**The task**
Each entry should be printed exactly, with its images omitted.

**Material for this task**
◆ ◆ ◆ ◆ ◆ ◆ ◆
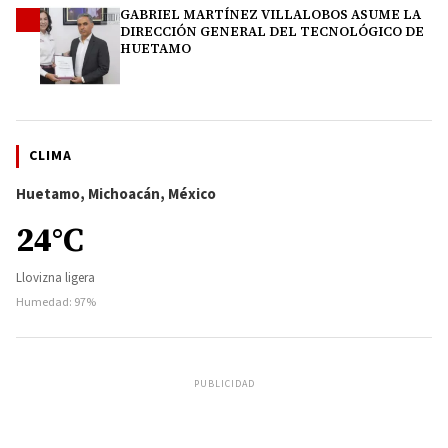
GABRIEL MARTÍNEZ VILLALOBOS ASUME LA
4
DIRECCIÓN GENERAL DEL TECNOLÓGICO DE
HUETAMO
CLIMA
Huetamo, Michoacán, México
24°C
Llovizna ligera
Humedad: 97%
PUBLICIDAD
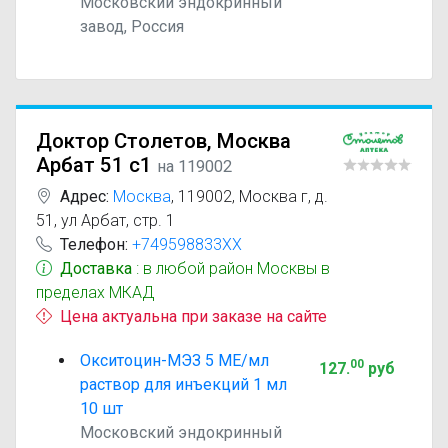
Московский эндокринный
завод, Россия
Доктор Столетов, Москва
Арбат 51 с1
на 119002
Адрес:
Москва
,
119002, Москва г, д.
51, ул Арбат, стр. 1
Телефон:
+749598833XX
Доставка
: в любой район Москвы в
пределах МКАД
Цена актуальна при заказе на сайте
Окситоцин-МЭЗ 5 МЕ/мл
00
127
.
руб
раствор для инъекций 1 мл
10 шт
Московский эндокринный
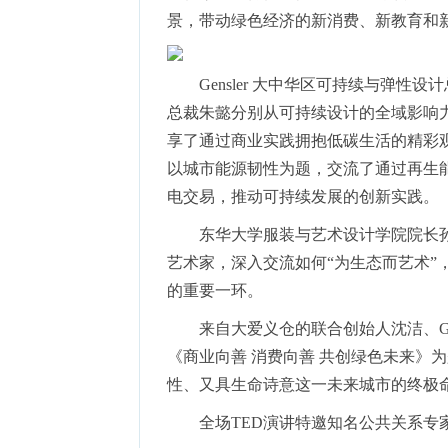
景，带动绿色经济的新消费、新教育和
Gensler 大中华区可持续与弹性
总裁朱懿分别从可持续设计的全域影响
享了通过商业实践拥抱低碳生活的精彩
以城市能源韧性为题，交流了通过再生
电交易，推动可持续发展的创新实践。
东华大学服装与艺术设计学院院长
艺术家，深入交流如何“为生态而艺术”
的重要一环。
来自大爱义仓的联合创始人沈洁、G
《商业向善 消费向善 共创绿色未来》
性、又具生命诗意这一未来城市的终极
全场TED演讲特邀知名公共关系专家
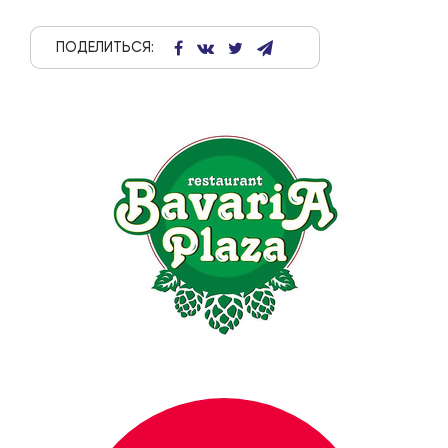
ПОДЕЛИТЬСЯ:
◆ ◆ ◆ ◆ ◆ ◆ ◆
**Task answer**
GABRIEL MARTÍNEZ VILLALOBOS ASUME LA
4
DIRECCIÓN GENERAL DEL TECNOLÓGICO DE
HUETAMO
CLIMA
Huetamo, Michoacán, México
24°C
Llovizna ligera
Humedad: 97%
PUBLICIDAD
Московский эндокринный
завод, Россия
Доктор Столетов, Москва
Арбат 51 с1
на 119002
Адрес:
Москва
,
119002, Москва г, д.
51, ул Арбат, стр. 1
Телефон:
+749598833XX
Доставка
: в любой район Москвы в
пределах МКАД
Цена актуальна при заказе на сайте
Окситоцин-МЭЗ 5 МЕ/мл
00
127
.
руб
раствор для инъекций 1 мл
10 шт
Московский эндокринный
景，带动绿色经济的新消费、新教育和
Gensler 大中华区可持续与弹性
总裁朱懿分别从可持续设计的全域影响
享了通过商业实践拥抱低碳生活的精彩
以城市能源韧性为题，交流了通过再生
电交易，推动可持续发展的创新实践。
东华大学服装与艺术设计学院院长
艺术家，深入交流如何“为生态而艺术”
的重要一环。
来自大爱义仓的联合创始人沈洁、G
《商业向善 消费向善 共创绿色未来》
性、又具生命诗意这一未来城市的终极
全场TED演讲特邀知名公共关系专家
ПОДЕЛИТЬСЯ:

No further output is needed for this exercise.